-
Bug
-
Resolution: Done
-
Major
-
3.2.0.GA
-
False
-
None
-
False
-
Release Notes
-
-
Bug Fix
-
Done
Synced from Eclipse Che issue
https://github.com/eclipse/che/issues/21603
Describe the bug
When starting, the Che Operator checks to see if the DevWorkspace Operator is installed by searching for a ClusterServiceVersion for it. However, this check is performed only against the openshift-operators namespace (see const).
The way OLM works is that CSVs are copied to all namespaces from the namespace in which the operator is installed. This could mean that the check in Che Operator is performed before this copying is completed, e.g. if the DevWorkspace Operator is updated.
While I'm not entirely sure, I believe we encountered this case while updating the Che Operator and DevWorkspace Operator in a cluster we manage -- both operators are installed in a custom namespace (i.e. not openshift-operators) and we found that the Che Operator attempted to deploy the DevWorkspace Operator to the devworkspace-controller namespace. Since only one instance of DWO can run in a cluster at any time, this caused a crashloop in the second deployment and interfered with webhook certificates for DWO.
Che version
next (development version)
Steps to reproduce
Not consistent reproducer, but my intuition is something like
- Install DevWorkspace Operator via OLM with manual updates to namespace test-namespace, one version before the latest (e.g. v0.15.1) so that an update is available (e.g. v0.15.2)
- Install Che Operator to test-namespace
- Trigger DevWorkspace Operator upgrade while Che Operator pod is starting
but I'm not entirely sure how OLM manages creation/update of CSVs so this may not work.
Expected behavior
We should do three things:
- (simple) Instead of hard-coding the CSV check to openshift-operators, the Che Operator should check its current installed namespace for the DWO CSV. For most cases, this would be openshift-operators anyways, but when Che Operator is installed in an alternate namespace we'd expect DWO to be installed there as well.
- (more complex) Improve the check to be more robust and avoid false-negatives
- Add a configuration option to the CheCluster to disable automatically installing DevWorkspace Operator for clusters where the admin is sure DWO is installed.

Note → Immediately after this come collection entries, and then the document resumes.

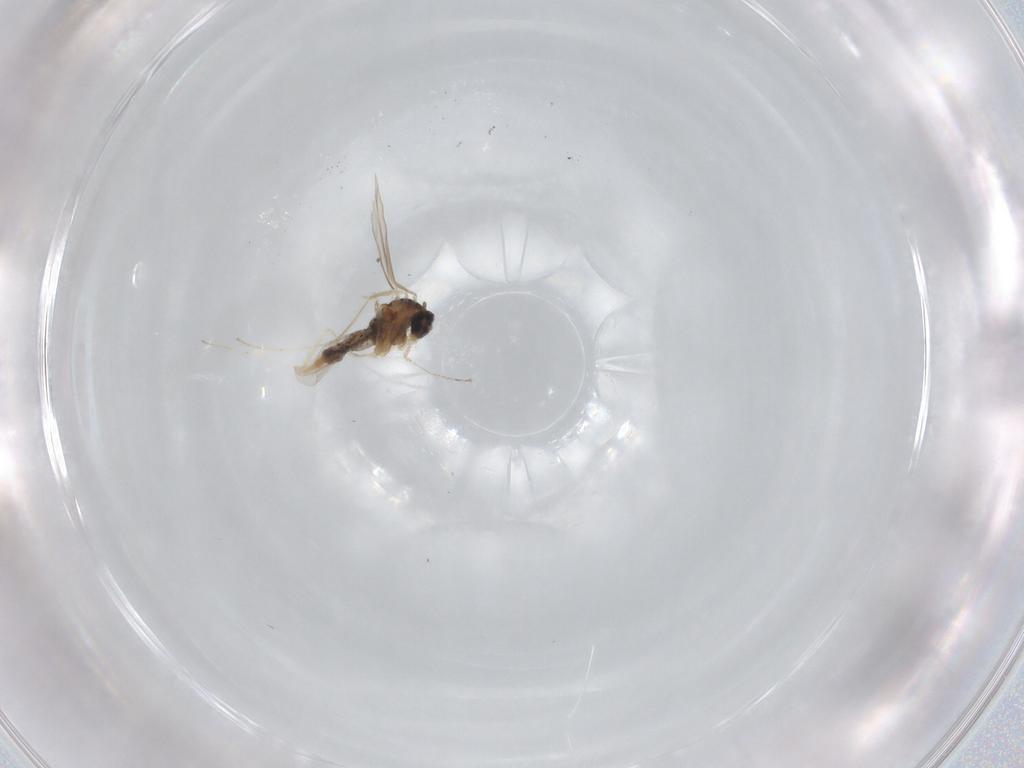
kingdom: Animalia
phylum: Arthropoda
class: Insecta
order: Diptera
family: Cecidomyiidae
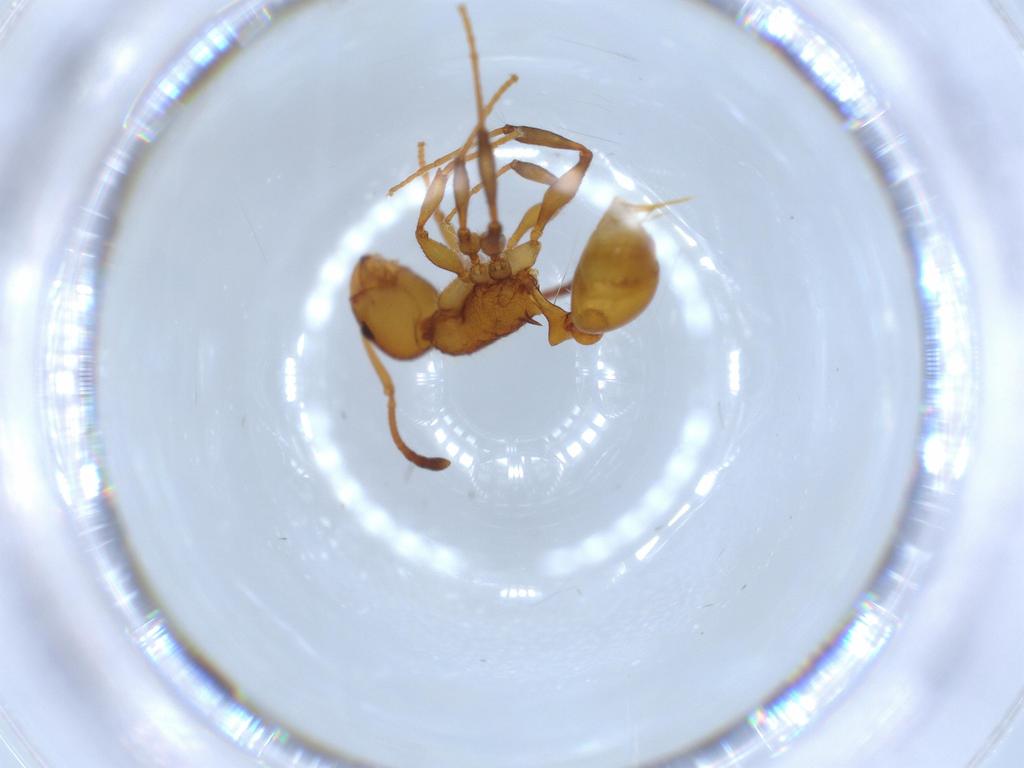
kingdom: Animalia
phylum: Arthropoda
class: Insecta
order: Hymenoptera
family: Formicidae
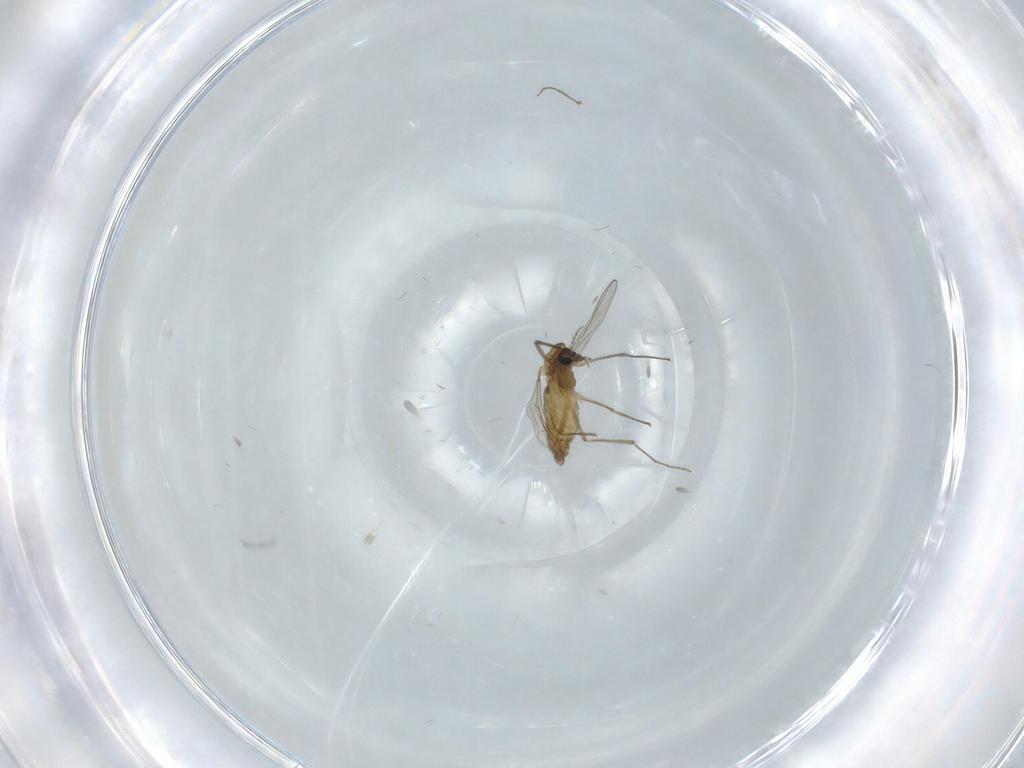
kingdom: Animalia
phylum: Arthropoda
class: Insecta
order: Diptera
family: Chironomidae
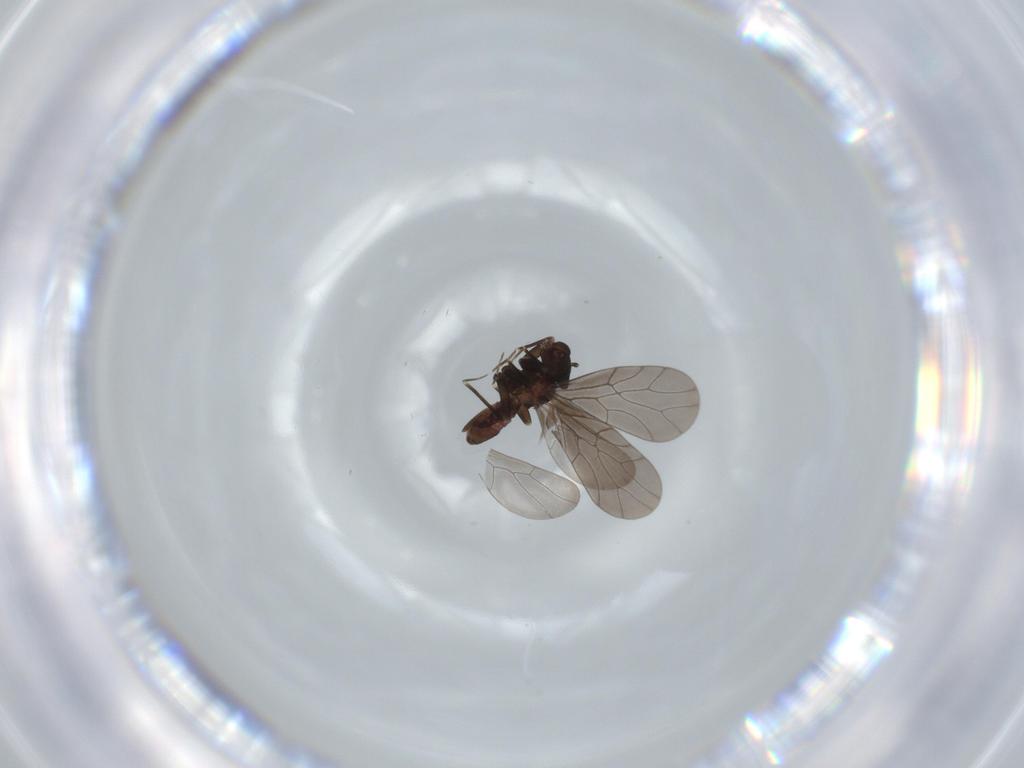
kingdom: Animalia
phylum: Arthropoda
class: Insecta
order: Psocodea
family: Lepidopsocidae
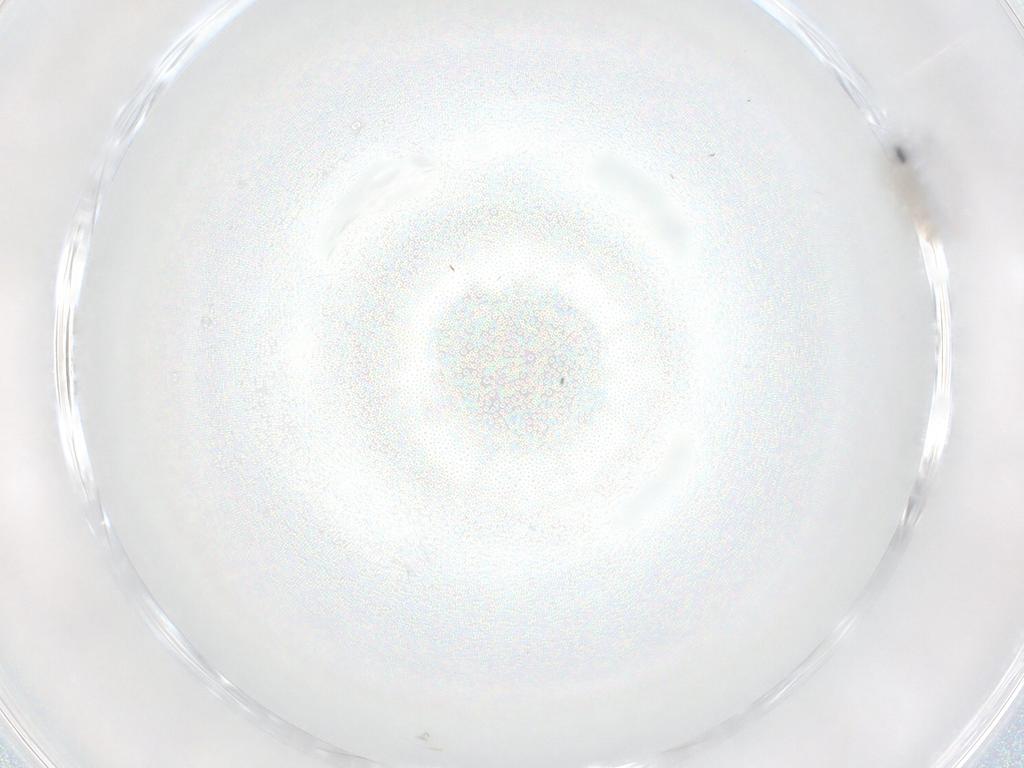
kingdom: Animalia
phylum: Arthropoda
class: Insecta
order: Diptera
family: Cecidomyiidae
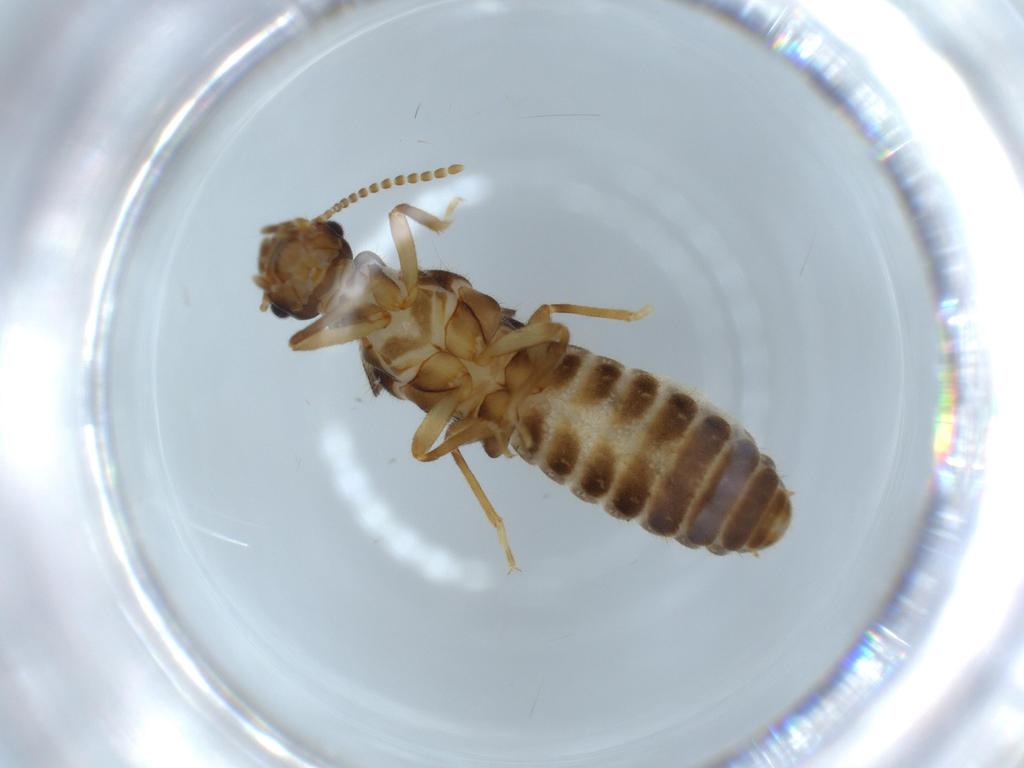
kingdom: Animalia
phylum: Arthropoda
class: Insecta
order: Blattodea
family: Termitidae
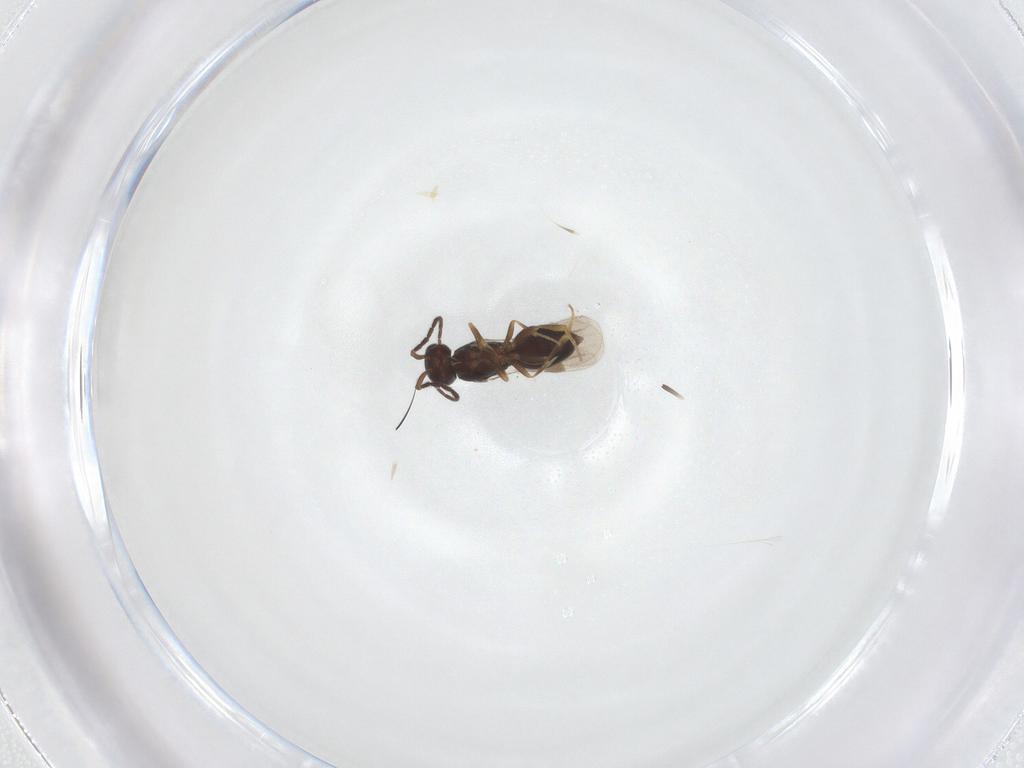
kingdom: Animalia
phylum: Arthropoda
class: Insecta
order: Hymenoptera
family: Megaspilidae
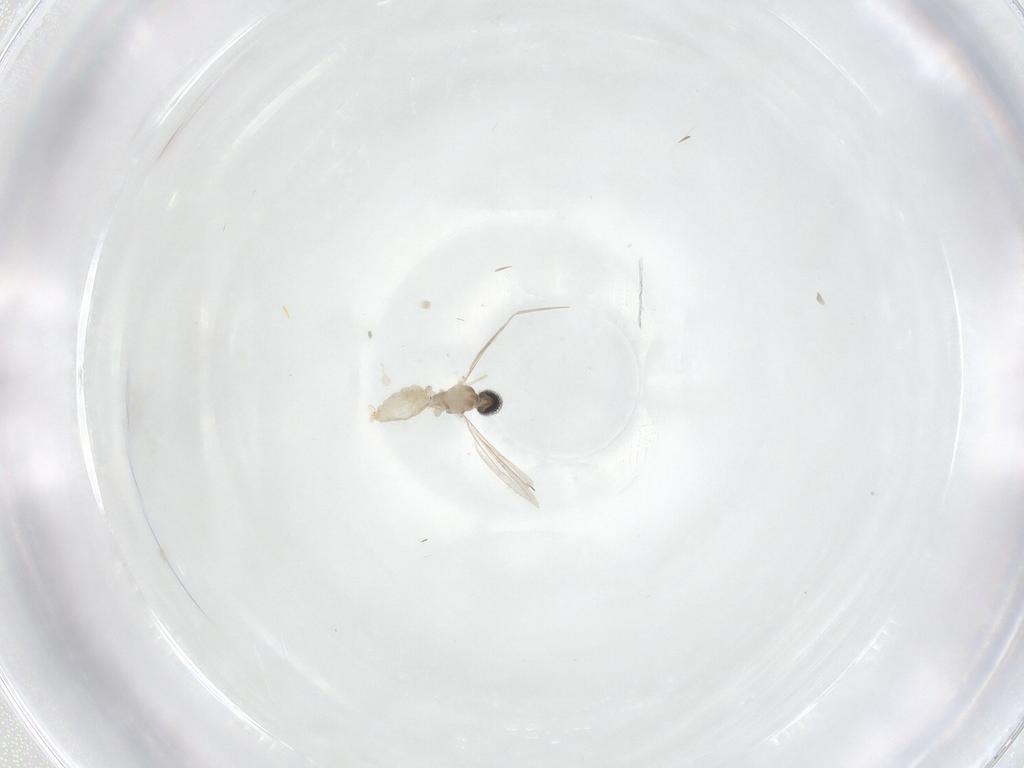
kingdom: Animalia
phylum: Arthropoda
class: Insecta
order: Diptera
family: Cecidomyiidae
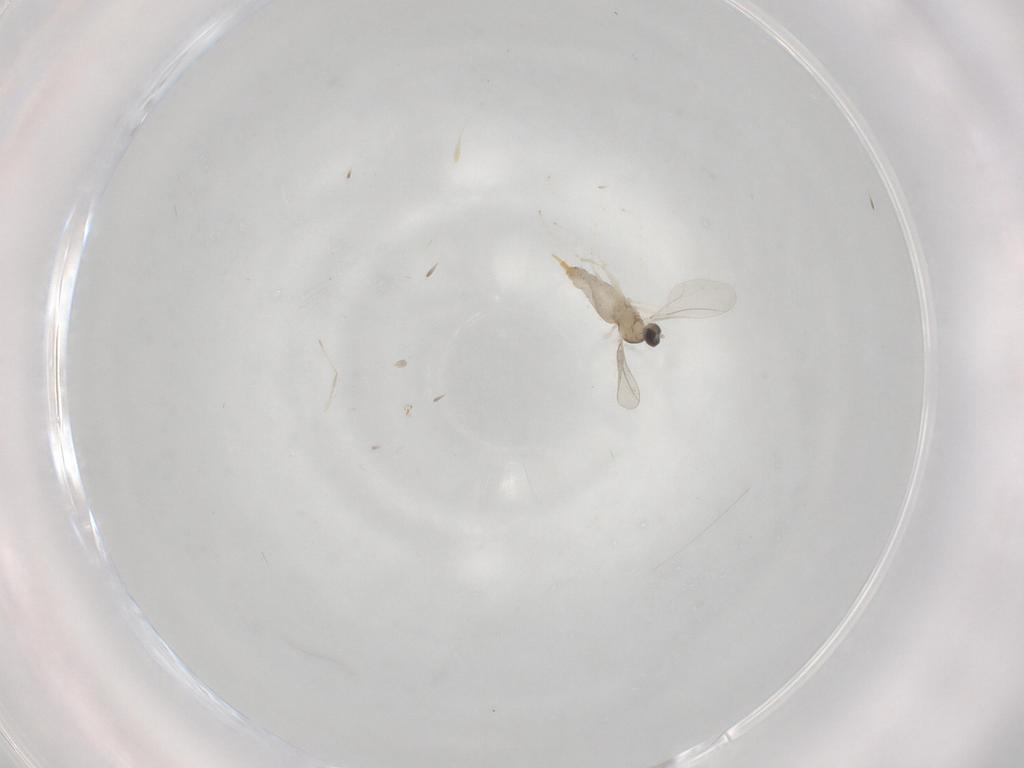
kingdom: Animalia
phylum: Arthropoda
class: Insecta
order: Diptera
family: Cecidomyiidae
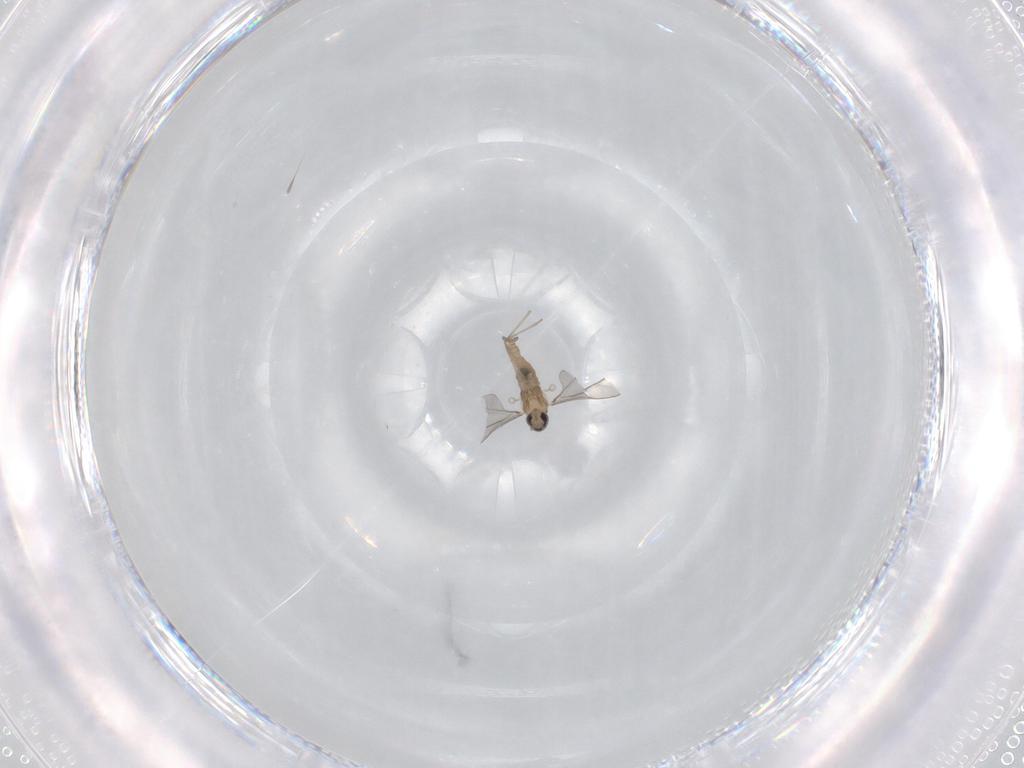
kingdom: Animalia
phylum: Arthropoda
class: Insecta
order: Diptera
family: Cecidomyiidae
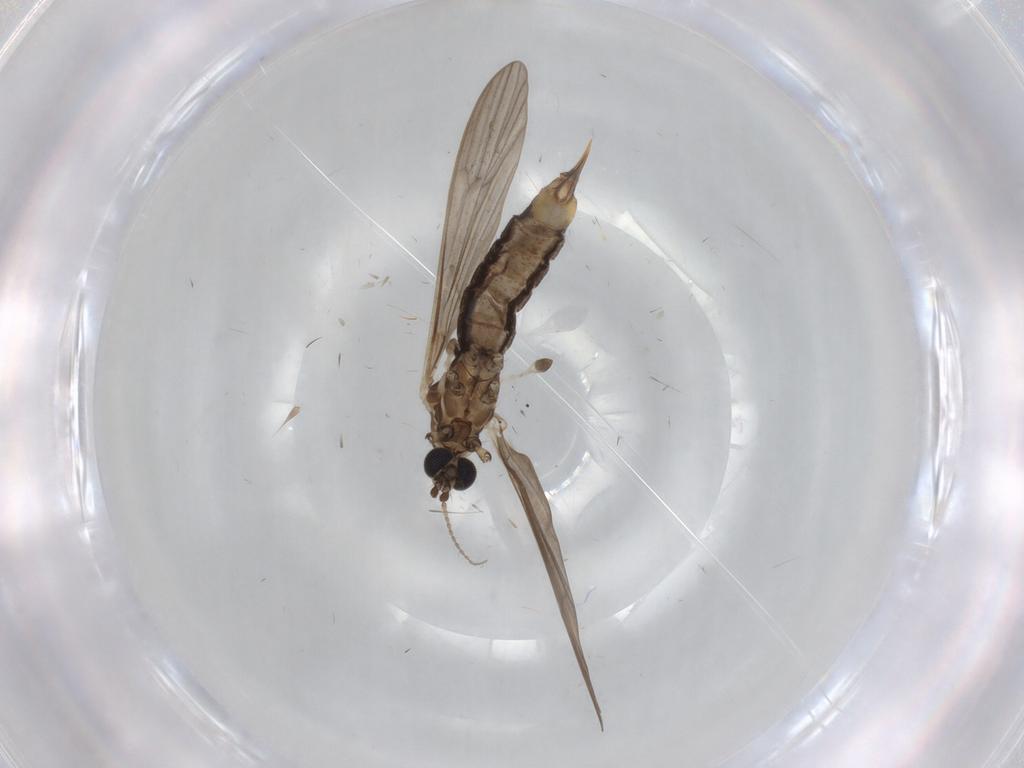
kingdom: Animalia
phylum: Arthropoda
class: Insecta
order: Diptera
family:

- When installing DWO in cases where it is necessary, the Che Operator should not create CRDs if they already exist, as this can overwrite the certificate used for conversion webhooks and leave CRDs in a broken state.
Runtime
OpenShift
Screenshots
No response
Installation method
OperatorHub
Environment
Dev Sandbox (workspaces.openshift.com)
Eclipse Che Logs
No response
Additional context
Code that checks if DWO is installed: https://github.com/eclipse-che/che-operator/blob/bd588312a27f3b82402b7bb8644373206f9f27f9/pkg/deploy/dev-workspace/dev_workspace_utils.go#L39-L50
Release Notes Text
On OpenShift the DevWorkspace Operator is managed by OLM as a Eclipse Che dependency. As a consequence Eclipse Che Operator should not manage the DevWorkspace Operator when it's installed on OpenShift. But that was not the case and it has been fixed.